- **Provided text**:
-- Opening Marker --

The work of seed cleaning is a tedious process which is done either by the old women or by a cotton ginning machine consisting of two wooden rollers geared to revolve in opposite directions and turn by the crack with the right hand. The  clean cotton is gently rolled hand with the help of round stick over a flat stone or plank into saucessages. This cotton is ready to be spun into thread with the help of a primitive spindle. It consists of a pin of bamboo sticks tapering into fine point at the top and about the thickness of a pencil near the bottom. Once the threads are ready into yarn, the dying process takes place after the yarn is transferred into skeins. Dying of clothes or threads is exclusively performed by women and during this period it has been refrain from sexual inter courses and must not eat beaf, dog flesh, goat’s flesh, dried fish and other food with strong smell. 

Textile patterns of the various tribes of Arunachal Pradesh


Bag, Adi Tribe

The Adis concentrate on simple lines. The Adis have great variety of patterns such as there are arrangements of red and black stripes on a white background; white and yellow stripes on a black ground; alternate bands of red and black or of olive-green and brown; broad border-bands of brown with a central narrow stripe of black and white, the body of the cloth being with brown and white stripes at three inch intervals. The Adi bands, whether vertical or horizontal, are often enhanced by a sort of hatching- rows of coloured dots, frets and single lines of different colours. Tiny vertical bars of red and black serve as space-fillers in the horizontal bands or even the narrow stripes. Different shades are achieved by mixing threads of black with other colours, and by closer or looser weaves.

-- Closing Marker --

- **Source information**:
-- Opening Marker --

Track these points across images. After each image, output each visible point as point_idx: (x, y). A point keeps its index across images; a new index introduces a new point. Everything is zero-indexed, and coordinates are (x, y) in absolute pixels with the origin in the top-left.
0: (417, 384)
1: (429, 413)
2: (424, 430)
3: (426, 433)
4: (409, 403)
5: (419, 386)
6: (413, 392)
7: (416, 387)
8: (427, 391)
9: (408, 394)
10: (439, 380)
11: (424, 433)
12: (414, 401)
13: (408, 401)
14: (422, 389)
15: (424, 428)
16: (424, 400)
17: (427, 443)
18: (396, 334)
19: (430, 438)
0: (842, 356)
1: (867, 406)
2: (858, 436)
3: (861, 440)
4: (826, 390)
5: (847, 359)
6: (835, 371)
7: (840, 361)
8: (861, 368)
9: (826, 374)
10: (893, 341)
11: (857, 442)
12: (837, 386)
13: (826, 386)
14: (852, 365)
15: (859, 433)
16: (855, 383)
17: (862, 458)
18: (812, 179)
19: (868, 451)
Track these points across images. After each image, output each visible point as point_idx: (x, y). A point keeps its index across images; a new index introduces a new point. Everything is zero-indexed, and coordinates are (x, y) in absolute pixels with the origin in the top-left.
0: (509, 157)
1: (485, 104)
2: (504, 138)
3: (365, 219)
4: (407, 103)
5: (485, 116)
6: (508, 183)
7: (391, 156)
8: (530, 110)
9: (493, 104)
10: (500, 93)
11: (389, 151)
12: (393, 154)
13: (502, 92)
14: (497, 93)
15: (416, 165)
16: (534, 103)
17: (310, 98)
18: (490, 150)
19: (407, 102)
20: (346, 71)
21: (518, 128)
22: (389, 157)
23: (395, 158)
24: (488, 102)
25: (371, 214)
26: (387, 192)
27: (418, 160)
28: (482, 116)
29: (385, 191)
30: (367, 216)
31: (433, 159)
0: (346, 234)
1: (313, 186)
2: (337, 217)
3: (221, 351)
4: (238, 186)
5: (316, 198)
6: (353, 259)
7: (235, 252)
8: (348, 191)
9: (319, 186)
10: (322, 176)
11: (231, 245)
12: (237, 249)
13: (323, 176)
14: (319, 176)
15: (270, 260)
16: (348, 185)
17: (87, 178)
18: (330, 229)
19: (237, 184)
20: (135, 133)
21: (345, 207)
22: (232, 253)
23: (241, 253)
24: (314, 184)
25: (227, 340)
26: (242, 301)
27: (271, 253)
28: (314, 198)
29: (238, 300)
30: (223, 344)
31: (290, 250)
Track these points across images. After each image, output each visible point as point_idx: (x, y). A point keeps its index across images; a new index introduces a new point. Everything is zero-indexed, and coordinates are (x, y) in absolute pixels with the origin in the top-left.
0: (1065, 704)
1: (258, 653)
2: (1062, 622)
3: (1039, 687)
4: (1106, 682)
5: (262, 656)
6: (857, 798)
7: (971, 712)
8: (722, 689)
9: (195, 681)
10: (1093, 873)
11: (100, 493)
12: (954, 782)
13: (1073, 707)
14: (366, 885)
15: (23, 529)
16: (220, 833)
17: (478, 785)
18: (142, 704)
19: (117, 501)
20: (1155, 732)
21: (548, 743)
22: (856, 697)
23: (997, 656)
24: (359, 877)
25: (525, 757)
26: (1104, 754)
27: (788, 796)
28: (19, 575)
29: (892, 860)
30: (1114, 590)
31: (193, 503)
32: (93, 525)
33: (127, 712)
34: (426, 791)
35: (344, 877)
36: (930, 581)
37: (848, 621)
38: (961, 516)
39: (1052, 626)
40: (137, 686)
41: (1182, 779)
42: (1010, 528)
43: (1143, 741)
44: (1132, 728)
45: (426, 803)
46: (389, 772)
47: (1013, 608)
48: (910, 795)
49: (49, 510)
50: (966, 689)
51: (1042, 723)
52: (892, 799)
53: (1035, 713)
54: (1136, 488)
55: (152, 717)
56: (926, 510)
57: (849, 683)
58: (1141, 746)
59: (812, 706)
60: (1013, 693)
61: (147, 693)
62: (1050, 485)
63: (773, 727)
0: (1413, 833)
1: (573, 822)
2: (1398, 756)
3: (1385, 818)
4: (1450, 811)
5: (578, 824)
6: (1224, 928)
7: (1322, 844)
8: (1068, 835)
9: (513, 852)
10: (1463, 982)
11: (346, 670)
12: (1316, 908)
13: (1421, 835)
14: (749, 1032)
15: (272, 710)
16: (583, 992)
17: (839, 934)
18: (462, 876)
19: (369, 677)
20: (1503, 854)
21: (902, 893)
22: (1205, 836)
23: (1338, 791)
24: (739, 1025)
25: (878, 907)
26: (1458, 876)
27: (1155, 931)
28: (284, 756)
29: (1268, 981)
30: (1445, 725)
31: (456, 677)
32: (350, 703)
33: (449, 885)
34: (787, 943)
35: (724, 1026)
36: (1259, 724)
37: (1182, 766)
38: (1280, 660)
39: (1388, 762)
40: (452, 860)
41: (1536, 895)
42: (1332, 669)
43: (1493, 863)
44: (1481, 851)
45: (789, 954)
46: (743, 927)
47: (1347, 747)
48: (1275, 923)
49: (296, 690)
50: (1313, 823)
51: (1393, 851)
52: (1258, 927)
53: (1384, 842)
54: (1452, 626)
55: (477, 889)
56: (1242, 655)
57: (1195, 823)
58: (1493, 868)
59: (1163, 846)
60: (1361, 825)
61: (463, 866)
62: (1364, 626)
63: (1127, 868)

-- Closing Marker --

- **Brief 1**: Retype the passage on Arunachal Pradesh textiles from "Bag, Adi Tribe" up to and including "or looser weaves.".
- **Brief 2**: Name every color mentioned in the passage on Arunachal Pradesh textiles as part of the Adi stripe and band arrangements.
- **Brief 3**: Proceed with the passage on Arunachal Pradesh textiles from the point where it stops.
The records were taken from a separate source.

- **Final answer 1**:
Bag, Adi Tribe

The Adis concentrate on simple lines. The Adis have great variety of patterns such as there are arrangements of red and black stripes on a white background; white and yellow stripes on a black ground; alternate bands of red and black or of olive-green and brown; broad border-bands of brown with a central narrow stripe of black and white, the body of the cloth being with brown and white stripes at three inch intervals. The Adi bands, whether vertical or horizontal, are often enhanced by a sort of hatching- rows of coloured dots, frets and single lines of different colours. Tiny vertical bars of red and black serve as space-fillers in the horizontal bands or even the narrow stripes. Different shades are achieved by mixing threads of black with other colours, and by closer or looser weaves.

- **Final answer 2**: red, black, white, yellow, olive-green, brown

- **Final answer 3**:
Jacket Adi Tribe

Unmarried Adi girls wear a type of belt, married women wear another. Among some of the Adi, groups there are special clothes for shamans, both men and women which are used only on ceremonial occasions. 


Apa Tani

Apatani Male dress


The Apa Tani concentrate on simple designs and simple straight lines. The ordinary Apa Tani cloth gets in effect from a use of broad bands alternating with narrow lines, nearly always horizontal. On a general base of blue-green, there may be, along the top and bottom borders, a series of bands varying from a quarter of an inch to nearly an inch in breath, and these themselves have narrow red lines running through them. Within these borders, there are a large number of red lines woven to resemble frets, and down the center are narrow bands of black, green and yellow with red threads. Another style of cloth is white with borders of blue mixed with red lines and a few vertical stripes of red, green and white. 

There are hardly any curvilinear designs in tribal weaving, but in the remarkable Apa Tani, priest’s shawl there is genuine spirals, some of which are actually curved. In general however, curves and wavy lines, which may be alternating upright and pendent triangles. There is a herring-bone design on the Apa Tani Priest’s shawl. Although Apa Tani weaving is simple and straightforward, there is an attractive men’s coat, black in colour and decorated with an over-all pattern of white diamonds and orange stripes interconnected and enhanced in various ways.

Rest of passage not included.